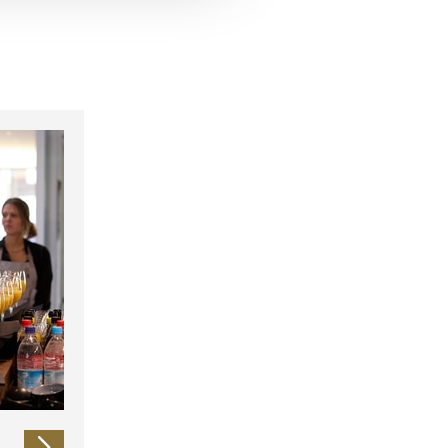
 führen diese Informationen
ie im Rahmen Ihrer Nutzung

-=-=-

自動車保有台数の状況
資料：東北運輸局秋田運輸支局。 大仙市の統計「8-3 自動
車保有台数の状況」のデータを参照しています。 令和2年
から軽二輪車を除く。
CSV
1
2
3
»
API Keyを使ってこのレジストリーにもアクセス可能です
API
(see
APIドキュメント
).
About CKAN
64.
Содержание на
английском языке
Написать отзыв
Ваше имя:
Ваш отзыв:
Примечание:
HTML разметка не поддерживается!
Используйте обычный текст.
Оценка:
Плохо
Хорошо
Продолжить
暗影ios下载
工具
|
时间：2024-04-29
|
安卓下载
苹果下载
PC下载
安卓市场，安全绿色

-=-=-

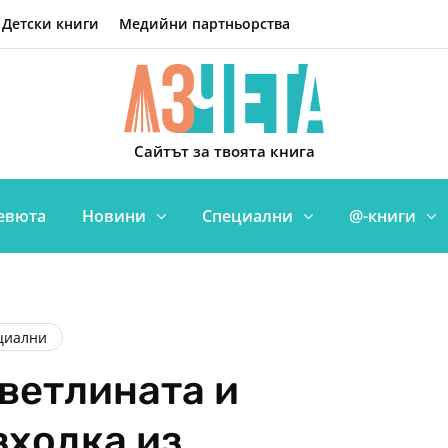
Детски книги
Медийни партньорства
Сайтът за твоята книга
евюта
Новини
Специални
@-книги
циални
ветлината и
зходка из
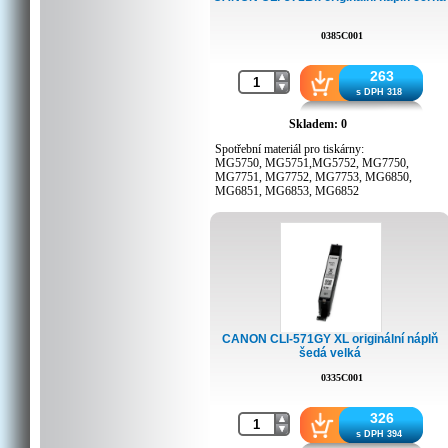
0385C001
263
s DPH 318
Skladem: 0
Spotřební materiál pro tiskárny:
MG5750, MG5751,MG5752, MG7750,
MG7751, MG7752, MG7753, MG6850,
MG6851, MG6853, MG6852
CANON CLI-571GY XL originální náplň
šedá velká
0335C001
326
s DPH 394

-=-=-

WHAT YOU SHOULD DO: Can you rewrite the stretch from "führen diese Informationen" through "ie im Rahmen Ihrer Nutzung" with "Informationen" swapped for "Daten" and nothing else changed?

EXERCISE OUTPUT:
 führen diese Daten
ie im Rahmen Ihrer Nutzung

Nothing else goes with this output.